SOURCE DOCUMENT »
· · · · · · ·

In parallel, the spectrogram of each frame is generated. A Spectrogram is simply a signal strength versus time at different frequencies and is generated by applying STFT. A sequence of overlapping Hamming windows is applied to each frame with window size of 20 ms [30], a window shift of 10 ms and hope size of 256. At the end of this step, each speech signal is represented by a matrix of size n × 88 and n spectrograms as shown in Figure 1. n is the number of frames and matching to each frame there exist a spectrogram, i.e., each audio frame has one feature vector and a corresponding spectrogram.
In the next step, k-means clustering algorithm is applied on all extracted feature vectors of one speech signal to select k most discriminant frames known as keyframes. As we mentioned before, corresponding to each of these keyframes, there exist a spectrogram. The sequence of k successive spectrograms of the keyframes for one speech signal forms a 3D tensor representing that speech signal. Such tensors are used as the input samples for training our 3D CNN architecture. Label of the original speech signal is assigned to the generated 3D tensor. To find the best representative k, we started with k is equal to 9 and we increased it in a heuristic fashion to 18 and 27. The best k which maximized the accuracy over the validation set and during training is equal to 9.

· · · · · · ·

DATA TO EXAMINE »
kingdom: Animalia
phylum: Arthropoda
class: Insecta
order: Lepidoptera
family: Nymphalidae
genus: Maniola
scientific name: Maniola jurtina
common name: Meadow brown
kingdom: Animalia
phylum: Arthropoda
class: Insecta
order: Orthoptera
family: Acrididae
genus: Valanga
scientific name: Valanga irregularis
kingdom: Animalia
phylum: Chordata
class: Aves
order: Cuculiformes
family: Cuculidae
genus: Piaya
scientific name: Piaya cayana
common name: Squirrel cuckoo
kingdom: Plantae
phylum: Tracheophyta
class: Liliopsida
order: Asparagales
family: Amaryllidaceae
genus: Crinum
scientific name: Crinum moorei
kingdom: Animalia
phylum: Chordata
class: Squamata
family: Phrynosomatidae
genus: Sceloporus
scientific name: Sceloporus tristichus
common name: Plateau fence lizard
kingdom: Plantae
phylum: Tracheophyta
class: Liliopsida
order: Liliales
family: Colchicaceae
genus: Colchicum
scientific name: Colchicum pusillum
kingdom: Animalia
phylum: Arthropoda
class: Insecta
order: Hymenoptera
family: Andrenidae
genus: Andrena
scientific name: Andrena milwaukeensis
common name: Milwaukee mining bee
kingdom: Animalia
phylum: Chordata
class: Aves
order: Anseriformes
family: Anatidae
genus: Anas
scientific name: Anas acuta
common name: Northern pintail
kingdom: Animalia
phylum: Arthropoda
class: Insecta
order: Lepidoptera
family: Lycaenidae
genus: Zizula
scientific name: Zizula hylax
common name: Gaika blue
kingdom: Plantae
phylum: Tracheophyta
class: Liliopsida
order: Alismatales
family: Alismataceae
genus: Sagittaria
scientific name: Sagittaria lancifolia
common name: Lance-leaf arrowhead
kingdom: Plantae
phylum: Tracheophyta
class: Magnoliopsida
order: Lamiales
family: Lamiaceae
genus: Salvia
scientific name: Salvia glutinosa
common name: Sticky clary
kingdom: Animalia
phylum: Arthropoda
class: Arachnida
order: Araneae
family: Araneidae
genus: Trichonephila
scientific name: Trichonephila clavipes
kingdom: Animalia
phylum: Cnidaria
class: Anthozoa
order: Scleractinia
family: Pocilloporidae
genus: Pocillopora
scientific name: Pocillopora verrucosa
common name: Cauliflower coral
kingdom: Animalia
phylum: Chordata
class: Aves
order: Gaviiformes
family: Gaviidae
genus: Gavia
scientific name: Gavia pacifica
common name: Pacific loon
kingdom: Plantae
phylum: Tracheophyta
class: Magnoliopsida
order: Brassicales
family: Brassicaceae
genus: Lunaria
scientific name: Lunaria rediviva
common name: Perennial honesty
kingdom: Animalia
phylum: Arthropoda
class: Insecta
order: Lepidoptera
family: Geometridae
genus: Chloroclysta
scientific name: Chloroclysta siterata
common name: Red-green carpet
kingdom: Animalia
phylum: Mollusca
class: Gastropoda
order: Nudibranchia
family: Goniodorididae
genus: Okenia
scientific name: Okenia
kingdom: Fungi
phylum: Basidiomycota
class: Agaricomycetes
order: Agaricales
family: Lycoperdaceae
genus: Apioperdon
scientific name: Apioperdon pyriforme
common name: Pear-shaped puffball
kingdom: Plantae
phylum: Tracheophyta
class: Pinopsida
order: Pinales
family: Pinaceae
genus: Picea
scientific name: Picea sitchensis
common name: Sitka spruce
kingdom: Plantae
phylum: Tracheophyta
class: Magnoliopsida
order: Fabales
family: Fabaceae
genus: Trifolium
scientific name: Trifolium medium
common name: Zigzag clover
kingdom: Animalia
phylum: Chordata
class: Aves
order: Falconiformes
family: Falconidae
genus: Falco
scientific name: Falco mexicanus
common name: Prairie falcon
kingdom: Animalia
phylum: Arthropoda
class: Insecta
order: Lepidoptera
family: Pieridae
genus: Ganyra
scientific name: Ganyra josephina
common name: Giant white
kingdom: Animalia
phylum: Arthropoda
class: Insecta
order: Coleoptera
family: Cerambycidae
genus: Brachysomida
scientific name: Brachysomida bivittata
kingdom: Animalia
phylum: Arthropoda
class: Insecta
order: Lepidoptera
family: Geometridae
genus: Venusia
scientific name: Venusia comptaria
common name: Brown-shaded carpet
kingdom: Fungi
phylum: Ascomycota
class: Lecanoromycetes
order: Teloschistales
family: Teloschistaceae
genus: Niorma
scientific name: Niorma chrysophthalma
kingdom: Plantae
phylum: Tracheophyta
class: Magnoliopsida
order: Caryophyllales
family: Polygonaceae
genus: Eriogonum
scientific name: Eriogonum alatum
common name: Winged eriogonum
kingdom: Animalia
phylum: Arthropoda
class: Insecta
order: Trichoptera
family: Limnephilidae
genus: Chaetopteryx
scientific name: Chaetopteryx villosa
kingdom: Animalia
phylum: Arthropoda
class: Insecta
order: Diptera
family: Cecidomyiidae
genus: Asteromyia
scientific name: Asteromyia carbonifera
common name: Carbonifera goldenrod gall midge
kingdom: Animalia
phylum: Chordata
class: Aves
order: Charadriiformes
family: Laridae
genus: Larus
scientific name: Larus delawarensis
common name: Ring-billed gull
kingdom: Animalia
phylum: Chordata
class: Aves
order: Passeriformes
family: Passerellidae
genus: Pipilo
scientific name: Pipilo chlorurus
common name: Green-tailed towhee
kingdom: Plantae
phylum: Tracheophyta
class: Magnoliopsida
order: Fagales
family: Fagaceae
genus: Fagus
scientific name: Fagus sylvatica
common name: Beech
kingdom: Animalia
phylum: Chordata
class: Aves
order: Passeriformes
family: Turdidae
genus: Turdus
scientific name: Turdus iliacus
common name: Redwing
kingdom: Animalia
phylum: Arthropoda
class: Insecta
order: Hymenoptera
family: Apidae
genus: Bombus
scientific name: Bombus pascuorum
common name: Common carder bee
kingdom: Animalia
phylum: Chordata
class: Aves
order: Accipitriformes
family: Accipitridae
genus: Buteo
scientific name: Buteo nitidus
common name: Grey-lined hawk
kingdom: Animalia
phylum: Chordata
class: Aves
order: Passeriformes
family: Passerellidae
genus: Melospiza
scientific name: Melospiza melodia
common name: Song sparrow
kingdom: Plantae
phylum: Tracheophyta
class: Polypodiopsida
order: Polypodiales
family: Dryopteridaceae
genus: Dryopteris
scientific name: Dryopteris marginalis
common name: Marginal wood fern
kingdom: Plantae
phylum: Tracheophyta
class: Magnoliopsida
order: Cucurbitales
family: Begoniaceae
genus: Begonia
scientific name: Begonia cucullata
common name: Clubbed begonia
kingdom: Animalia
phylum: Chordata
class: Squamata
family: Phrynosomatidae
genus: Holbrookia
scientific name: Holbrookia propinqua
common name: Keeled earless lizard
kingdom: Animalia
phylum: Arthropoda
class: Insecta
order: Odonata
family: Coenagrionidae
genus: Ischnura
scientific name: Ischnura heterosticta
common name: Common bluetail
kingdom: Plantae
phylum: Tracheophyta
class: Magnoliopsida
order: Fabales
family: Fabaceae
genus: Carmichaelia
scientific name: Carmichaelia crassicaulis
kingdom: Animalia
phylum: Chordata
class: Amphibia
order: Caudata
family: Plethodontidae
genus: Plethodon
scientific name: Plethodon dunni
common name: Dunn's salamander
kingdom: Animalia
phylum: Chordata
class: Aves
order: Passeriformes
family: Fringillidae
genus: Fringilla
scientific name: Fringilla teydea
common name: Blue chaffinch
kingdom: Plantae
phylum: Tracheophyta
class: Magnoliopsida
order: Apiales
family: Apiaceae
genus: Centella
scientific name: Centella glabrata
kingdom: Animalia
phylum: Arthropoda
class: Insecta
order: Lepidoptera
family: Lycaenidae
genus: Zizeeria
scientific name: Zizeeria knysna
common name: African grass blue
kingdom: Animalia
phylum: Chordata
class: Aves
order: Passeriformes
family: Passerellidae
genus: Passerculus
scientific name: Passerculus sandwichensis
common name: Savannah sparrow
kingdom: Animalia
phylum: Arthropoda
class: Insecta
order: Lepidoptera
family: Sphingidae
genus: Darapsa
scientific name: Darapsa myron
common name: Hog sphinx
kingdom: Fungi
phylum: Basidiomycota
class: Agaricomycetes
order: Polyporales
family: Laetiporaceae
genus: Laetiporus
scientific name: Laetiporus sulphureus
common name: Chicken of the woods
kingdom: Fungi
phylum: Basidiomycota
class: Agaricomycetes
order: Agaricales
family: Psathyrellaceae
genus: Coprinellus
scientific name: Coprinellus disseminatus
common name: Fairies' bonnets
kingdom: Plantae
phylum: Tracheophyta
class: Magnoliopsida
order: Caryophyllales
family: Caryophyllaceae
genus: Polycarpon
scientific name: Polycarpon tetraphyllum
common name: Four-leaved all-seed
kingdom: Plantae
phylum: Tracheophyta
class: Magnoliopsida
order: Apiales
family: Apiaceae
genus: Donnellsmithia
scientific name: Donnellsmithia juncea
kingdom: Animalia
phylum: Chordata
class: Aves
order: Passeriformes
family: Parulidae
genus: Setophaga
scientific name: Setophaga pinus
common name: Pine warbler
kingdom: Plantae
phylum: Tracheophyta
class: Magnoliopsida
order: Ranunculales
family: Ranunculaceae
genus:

· · · · · · ·

REQUIRED WORK »
Answer from the speech-signal text:
(a) What window size is used for the overlapping Hamming windows?
(b) Which algorithm is applied to the extracted feature vectors to select the keyframes?
(c) What value of k maximized accuracy over the validation set?

SOLUTION BELOW »
(a) 20 ms.
(b) The k-means clustering algorithm.
(c) 9.